As Kim Possible stories will do, there is also a high-school oriented subplot. The prom is fast approaching and because of Kim's world-saving activities, she has not had time for a boyfriend. As cheerleading nemesis Bonnie Rockwaller (Kirsten Storms) points out, all of the most eligible boys--meaning all of the star jocks--are already taken. What will Kim do, take the Chess Club Captain to the prom?
So the Drama is not quite as dense as A Stitch in Time. By that I mean that it's not as layered, and it's not quite as "fast". A Stitch in Time worked on multiple levels at the same time, delivering more adult humor and social satire at the same time that it delivered material more geared towards young teens and older preteens. It tended to move its jokes by very quickly--with some contained in dialogue, some in subtle character actions and some in backgrounds/settings--in a way that bore a resemblance to "The Simpsons". While So the Drama has the same basic attitude and attributes, it's a simpler and somewhat mellower film, a bit less focused on humor, and occasionally shows more of an influence from anime and even commercial (as in graphic arts, advertising, etc.) visual design. The relative simplicity and lessened focus on humor is what kept me from granting a 10 to this film, as I did with A Stitch in Time.
The visual design I mentioned above is extremely interesting. I'll just mention a few of the more unusual features (this stuff is fascinating to me because I'm also a visual artist): The opening of the film is a quickly paced action sequence (with an amusing reference to the 1989 Tim Burton Batman) that at times has just fast-moving patches of color as a background. Later, the animators vacillate a bit between the more typical flat, 2D Kim Possible style and some highly stylized 3D modeling. Once Drakken releases his minions, there are some beautiful graphic-arts oriented patterns in the "armies", occasionally with that stylized 3D modeling, and occasionally layered with many other visual styles. There is also a fair amount of well-integrated computer animation/modeling.

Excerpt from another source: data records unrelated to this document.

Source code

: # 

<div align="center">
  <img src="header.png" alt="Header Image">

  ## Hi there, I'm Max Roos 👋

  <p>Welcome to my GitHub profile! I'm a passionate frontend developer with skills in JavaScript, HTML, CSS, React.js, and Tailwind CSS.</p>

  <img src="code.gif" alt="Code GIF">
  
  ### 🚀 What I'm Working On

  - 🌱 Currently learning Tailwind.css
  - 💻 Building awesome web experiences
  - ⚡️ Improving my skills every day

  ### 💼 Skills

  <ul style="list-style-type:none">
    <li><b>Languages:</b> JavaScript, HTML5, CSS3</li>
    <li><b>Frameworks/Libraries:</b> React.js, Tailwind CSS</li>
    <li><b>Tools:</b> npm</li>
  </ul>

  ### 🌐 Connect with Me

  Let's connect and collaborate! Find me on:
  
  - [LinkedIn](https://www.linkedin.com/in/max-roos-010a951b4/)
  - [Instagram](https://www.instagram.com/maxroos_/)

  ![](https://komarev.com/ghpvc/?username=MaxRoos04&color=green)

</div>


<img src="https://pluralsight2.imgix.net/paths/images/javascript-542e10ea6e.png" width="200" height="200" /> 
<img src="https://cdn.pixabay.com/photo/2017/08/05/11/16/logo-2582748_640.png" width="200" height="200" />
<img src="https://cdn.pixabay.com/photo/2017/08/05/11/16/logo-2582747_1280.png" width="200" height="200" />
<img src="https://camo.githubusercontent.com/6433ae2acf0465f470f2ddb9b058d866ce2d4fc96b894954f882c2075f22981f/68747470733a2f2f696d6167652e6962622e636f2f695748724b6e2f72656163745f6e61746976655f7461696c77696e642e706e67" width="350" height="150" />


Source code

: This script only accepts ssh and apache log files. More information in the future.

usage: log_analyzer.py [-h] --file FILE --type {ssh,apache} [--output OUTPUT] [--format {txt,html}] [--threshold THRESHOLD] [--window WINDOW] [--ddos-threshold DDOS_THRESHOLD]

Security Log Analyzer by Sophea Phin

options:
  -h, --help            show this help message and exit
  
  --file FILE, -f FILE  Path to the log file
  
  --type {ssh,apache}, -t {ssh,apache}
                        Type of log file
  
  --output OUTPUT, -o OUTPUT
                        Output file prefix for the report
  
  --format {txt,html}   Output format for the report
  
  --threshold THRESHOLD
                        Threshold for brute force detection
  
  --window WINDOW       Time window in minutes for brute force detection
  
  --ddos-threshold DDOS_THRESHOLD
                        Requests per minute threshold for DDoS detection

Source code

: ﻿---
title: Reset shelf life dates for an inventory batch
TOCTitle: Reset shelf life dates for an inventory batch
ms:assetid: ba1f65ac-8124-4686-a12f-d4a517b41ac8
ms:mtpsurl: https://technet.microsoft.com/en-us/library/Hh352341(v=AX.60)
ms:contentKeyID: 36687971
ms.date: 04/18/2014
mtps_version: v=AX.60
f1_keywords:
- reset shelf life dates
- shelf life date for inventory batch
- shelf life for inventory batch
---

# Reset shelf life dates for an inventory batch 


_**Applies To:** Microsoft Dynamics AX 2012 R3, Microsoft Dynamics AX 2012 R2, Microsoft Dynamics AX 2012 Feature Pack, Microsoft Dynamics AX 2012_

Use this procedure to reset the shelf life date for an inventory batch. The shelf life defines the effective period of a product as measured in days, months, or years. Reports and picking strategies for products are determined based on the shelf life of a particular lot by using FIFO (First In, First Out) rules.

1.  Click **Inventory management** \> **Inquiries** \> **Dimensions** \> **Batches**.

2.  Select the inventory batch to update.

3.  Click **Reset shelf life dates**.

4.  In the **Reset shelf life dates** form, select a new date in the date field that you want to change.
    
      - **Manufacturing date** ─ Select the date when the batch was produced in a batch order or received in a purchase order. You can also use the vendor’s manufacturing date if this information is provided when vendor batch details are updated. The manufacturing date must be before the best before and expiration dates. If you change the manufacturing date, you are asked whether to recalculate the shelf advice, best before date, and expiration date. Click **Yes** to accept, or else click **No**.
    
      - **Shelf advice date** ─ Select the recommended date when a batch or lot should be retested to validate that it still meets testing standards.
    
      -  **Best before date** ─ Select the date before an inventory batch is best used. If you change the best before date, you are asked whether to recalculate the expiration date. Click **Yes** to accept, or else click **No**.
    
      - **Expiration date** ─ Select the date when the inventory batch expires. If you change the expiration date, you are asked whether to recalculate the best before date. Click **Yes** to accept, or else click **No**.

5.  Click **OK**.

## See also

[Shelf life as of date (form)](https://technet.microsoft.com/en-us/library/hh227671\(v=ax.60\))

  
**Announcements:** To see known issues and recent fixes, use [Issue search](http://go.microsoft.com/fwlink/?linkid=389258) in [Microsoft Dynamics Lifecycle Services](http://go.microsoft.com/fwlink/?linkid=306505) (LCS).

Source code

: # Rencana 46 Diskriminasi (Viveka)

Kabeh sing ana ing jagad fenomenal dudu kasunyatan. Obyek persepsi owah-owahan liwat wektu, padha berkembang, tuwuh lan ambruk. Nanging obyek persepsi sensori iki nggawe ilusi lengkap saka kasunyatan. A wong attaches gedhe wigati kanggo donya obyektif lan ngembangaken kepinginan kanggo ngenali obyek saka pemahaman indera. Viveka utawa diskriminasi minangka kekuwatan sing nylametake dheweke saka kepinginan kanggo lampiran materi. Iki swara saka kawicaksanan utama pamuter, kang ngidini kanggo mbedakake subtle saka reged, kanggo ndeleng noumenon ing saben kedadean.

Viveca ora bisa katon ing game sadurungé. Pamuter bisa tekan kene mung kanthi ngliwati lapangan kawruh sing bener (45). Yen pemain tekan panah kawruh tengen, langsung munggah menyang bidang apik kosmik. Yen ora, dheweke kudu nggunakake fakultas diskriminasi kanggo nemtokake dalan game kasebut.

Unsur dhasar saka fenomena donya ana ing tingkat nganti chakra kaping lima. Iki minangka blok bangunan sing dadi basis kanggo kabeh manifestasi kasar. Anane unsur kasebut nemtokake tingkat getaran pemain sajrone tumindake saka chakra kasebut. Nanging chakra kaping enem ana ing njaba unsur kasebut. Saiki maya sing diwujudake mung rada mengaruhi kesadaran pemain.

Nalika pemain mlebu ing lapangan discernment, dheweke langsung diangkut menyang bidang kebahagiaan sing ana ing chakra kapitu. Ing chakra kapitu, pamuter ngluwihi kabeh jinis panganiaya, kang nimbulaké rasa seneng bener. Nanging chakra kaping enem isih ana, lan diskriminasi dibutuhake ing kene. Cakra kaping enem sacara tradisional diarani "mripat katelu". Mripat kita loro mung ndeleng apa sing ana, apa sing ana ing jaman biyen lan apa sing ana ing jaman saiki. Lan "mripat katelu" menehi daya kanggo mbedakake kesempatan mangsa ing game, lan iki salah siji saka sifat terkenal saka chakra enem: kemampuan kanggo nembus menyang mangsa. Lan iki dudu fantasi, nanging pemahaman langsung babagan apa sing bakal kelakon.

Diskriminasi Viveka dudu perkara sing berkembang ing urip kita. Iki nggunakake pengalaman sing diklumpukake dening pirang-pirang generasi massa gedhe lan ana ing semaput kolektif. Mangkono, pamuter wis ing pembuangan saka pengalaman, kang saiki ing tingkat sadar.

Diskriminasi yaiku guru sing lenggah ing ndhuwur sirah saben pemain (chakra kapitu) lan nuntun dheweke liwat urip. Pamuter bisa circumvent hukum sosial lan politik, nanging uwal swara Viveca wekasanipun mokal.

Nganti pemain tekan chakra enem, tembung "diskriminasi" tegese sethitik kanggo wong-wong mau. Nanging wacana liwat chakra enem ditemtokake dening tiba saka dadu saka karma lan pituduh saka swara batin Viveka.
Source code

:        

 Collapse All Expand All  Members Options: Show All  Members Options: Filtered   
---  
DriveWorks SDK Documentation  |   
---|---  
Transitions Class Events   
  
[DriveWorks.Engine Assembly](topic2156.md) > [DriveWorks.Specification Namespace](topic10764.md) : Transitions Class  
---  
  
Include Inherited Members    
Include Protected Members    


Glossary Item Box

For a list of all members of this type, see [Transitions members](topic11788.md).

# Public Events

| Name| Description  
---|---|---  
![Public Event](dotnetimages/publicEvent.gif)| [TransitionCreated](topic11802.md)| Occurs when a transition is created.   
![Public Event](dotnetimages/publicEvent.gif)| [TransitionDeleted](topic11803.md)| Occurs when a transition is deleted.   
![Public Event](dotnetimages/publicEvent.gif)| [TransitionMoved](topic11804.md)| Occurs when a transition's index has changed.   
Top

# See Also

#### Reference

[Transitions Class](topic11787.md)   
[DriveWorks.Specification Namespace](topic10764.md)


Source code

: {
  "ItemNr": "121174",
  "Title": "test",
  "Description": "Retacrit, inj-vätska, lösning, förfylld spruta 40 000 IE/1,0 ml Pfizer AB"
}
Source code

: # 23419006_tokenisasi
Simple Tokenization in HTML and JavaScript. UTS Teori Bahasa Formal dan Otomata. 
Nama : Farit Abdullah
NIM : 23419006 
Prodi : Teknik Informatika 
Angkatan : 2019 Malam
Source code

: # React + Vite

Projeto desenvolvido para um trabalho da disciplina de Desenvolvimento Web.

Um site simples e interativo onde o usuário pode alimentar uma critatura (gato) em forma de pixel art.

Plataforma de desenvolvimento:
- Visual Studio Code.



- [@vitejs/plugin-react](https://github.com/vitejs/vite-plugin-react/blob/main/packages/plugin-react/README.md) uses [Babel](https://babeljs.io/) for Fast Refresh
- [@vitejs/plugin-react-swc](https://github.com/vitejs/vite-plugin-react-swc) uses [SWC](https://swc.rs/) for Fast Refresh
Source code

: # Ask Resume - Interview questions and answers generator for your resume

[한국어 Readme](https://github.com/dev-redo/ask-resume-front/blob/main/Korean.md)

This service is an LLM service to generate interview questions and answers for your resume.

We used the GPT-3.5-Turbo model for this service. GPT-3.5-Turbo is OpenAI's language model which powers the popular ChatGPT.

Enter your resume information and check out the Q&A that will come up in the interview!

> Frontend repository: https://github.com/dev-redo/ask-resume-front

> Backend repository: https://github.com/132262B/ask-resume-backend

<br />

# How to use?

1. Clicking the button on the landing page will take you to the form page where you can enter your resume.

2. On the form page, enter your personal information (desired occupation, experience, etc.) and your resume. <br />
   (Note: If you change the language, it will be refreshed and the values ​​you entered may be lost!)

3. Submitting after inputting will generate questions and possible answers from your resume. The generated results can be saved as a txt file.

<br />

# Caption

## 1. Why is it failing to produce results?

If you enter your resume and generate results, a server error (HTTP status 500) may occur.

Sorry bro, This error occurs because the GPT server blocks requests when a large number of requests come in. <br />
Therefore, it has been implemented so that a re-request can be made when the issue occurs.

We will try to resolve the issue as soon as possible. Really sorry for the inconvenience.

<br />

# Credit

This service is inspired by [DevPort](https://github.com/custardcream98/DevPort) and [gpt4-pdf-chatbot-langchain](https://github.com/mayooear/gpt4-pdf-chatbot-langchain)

Kim's prom subplot allows an exploration of the romantic tension between Ron and Kim. That's something I hadn't noticed much in the show before (I've seen quite a few of the television episodes, but certainly not all of them--maybe it's explored more in some of the episodes I've missed), but it's just as fascinating as similar romantic tensions between television characters of the past, such as Fox Mulder (David Duchovny) and Dana Scully (Gillian Anderson) in "The X-Files" (1993). It also gives scripters Mark McCorkle and Robert Schooley a chance to emphasize Ron's dorky side (his scooter is particularly hilarious) and Kim's feminine, even sexy side (she gets into a fight in a dress, shows some leg, etc.)--those aspects help underscore the tension and why it may be there in the first place.
The Dr. Drakken plot enables a lot of opportunities to mildly satirize capitalism, and especially consumer service industries, such as fast food restaurants and marketing tie-ins. Of course, since this is a Disney film, that particular satirizing doesn't cut as deeply as it might coming from another source, but there are a lot of sly cracks about customer service, decisions made to benefit the company versus pleasing the consumer, and the attraction we have to trinkets, even when they might mean more trouble than they're worth. There are also subtle references/jokes emphasizing parallels to real world businesses, such as McDonald's.
I watched So the Drama on DVD (the film has also been on The Disney Channel a few times). The DVD has slightly beefier extras than many past Disney releases in this niche. There is a bonus episode of Kim Possible from the television show, a couple deleted scenes from the film that seem like legitimately deleted scenes, two pleasant music videos related to the film, and a truckload of trailers/previews, with at least one--for Herbie: Fully Loaded (2005)--containing some "behind the scenes" footage.